Бабка мечется от борозды к ведру. Вот и все; картоха посажена. Можно забирать ребенка и нести в дом. Но что это. Весь дитенок на себя непохож. Пятна на теле из красных стали синими, большими. Надо скорей к акушерке, может она подскажет.
Пока малышке делали уколы, пичкали таблетками, у бабки у самой голова разболелась. Все прошло у малышки, а у бабки только началось: Едва до дому добрела. Впустила малышку в дом, велела дочке присмотреть, сама в сарай уползла, в тенек. Ох, и крутило ее там, ох и рвало. От обеда напрочь отказалась. Голову водой много раз мочила. Не помогло. И вот тогда про листья сирени вспомнила. Целый сноп положила на макушку и затылок. Легла в сено. А искры из глаз снопами мечутся. Лишь к вечеру ее отыскали. Дочка с внучкой стали в себя приводить. Старой уже ни до чего, а ей фельдшера приволокли. Тот и закомандовал:
— Дыши, не дыши! Подними рубаху повыше! Открой рот до ушей!
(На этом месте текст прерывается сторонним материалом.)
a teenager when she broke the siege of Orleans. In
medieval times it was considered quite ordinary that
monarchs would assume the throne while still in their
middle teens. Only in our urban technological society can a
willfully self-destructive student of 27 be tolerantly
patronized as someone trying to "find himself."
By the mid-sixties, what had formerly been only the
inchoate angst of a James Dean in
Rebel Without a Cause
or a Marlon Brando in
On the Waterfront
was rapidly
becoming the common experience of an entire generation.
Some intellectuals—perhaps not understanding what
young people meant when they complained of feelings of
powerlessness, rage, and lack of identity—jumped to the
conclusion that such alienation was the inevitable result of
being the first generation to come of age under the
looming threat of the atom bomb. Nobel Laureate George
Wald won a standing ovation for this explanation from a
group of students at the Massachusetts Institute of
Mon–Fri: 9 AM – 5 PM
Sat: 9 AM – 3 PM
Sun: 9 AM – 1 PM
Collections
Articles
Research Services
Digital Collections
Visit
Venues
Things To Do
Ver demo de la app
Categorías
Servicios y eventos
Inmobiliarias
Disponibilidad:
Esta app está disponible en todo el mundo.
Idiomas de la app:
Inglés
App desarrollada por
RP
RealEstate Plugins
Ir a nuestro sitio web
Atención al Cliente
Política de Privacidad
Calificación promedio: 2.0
Бабке не то рот открыть, дышать нечем. Но все ж дал какие-то таблетки, велел выпить. От них рвало со всех дыр. Но потом стихло, успокоилось, бабку на сон потянуло. Та отказалась идти на койку. Да так и уснула в тени. А ночью ей сон приснился. Вроде входит в сарай муж, он уж много лет в покойниках, берет бабку за руку, встать велит и зовет за собою. Та упирается, мол, дома дел полно, кто справится? А он, вот напасть, никогда не жалел, а тут сказывает:
— Будет с тебя! Начертоломилась, что лошадушка. Весь горб сломала. Отдохни, голубка, себя пощади. Сил нету на тебя смотреть, вовсе измордовали бабу! Иди на отдых.
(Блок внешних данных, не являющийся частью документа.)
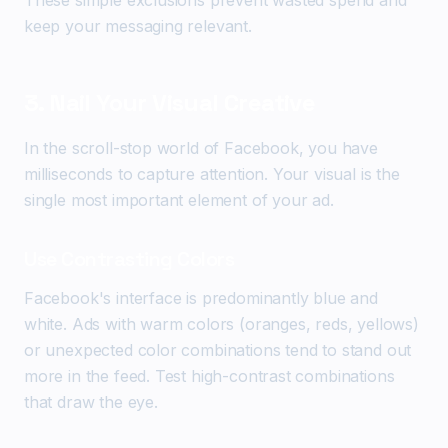
These simple exclusions prevent wasted spend and
keep your messaging relevant.
3. Nail Your Visual Creative
In the scroll-stop world of Facebook, you have
milliseconds to capture attention. Your visual is the
single most important element of your ad.
Use Contrasting Colors
Facebook's interface is predominantly blue and
white. Ads with warm colors (oranges, reds, yellows)
or unexpected color combinations tend to stand out
more in the feed. Test high-contrast combinations
that draw the eye.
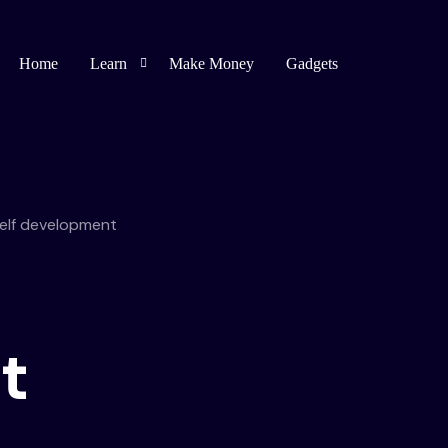
Home
Learn
Make Money
Gadgets
Blogging
Affiliate Marketing
elf development
Bug Bounty
Spirituality
t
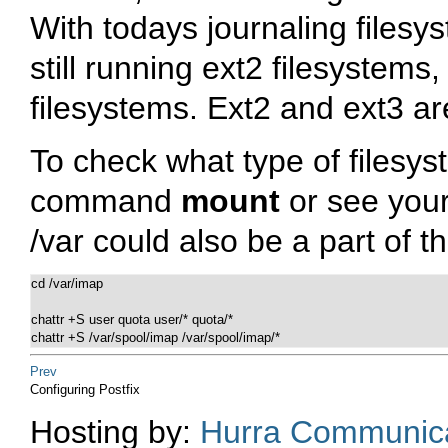
With todays journaling filesy
still running ext2 filesystems,
filesystems. Ext2 and ext3 ar
To check what type of filesys
command
mount
or see you
/var
could also be a part of th
cd /var/imap

chattr +S user quota user/* quota/*

chattr +S /var/spool/imap /var/spool/imap/*
Prev
Configuring Postfix
Hosting by:
Hurra Communica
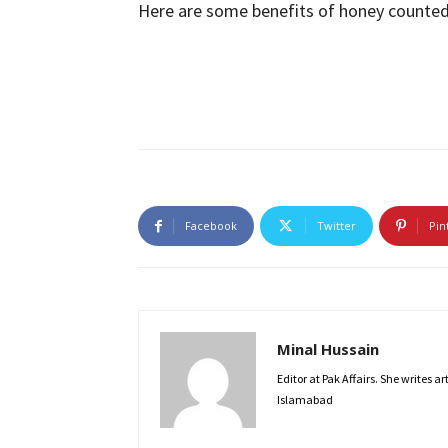
Here are some benefits of honey counted
Facebook
Twitter
Pin
Minal Hussain
Editor at Pak Affairs. She writes a
Islamabad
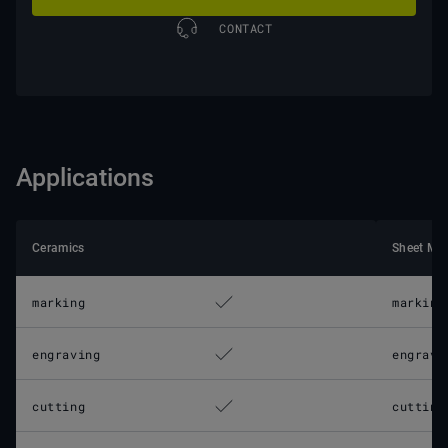
CONTACT
Applications
Ceramics
Sheet Met
marking
marking
engraving
engravi
cutting
cutting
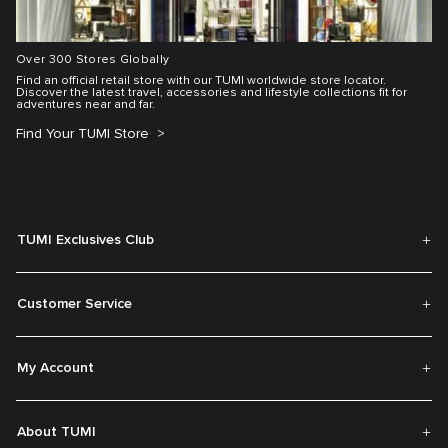
Over 300 Stores Globally
Find an official retail store with our TUMI worldwide store locator.
Discover the latest travel, accessories and lifestyle collections fit for
adventures near and far.
Find Your TUMI Store
TUMI Exclusives Club
Customer Service
My Account
About TUMI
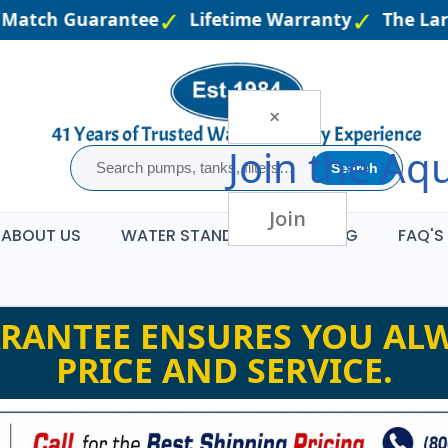
Match Guarantee
Lifetime Warranty
The Large
×
Join the
Aqu
Search
Join
ABOUT US
WATER STANDARDS
BLOG
FAQ'S
RANTEE ENSURES YOU ALW
PRICE AND SERVICE.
Как ни упиралась, велел до койки дойти, в чистое белье переодеться, лечь головой под образа. Уж, кто зажег лампаду, того не видела. К утру бабки не стало.
Ох, и выли мать с дочерью. Бабку в доме любили все. Даже внучка задергала старую, почему она не встает с лавки, не кормит, не ведет во двор гулять.
— Уснула она. Насовсем. Больше не проснется, — внушали малышке, но та не верила и сидела рядом с бабкой, не отходя. Все дергала за рукав кофты, за юбку. Надеялась на чудо, но его не случилось.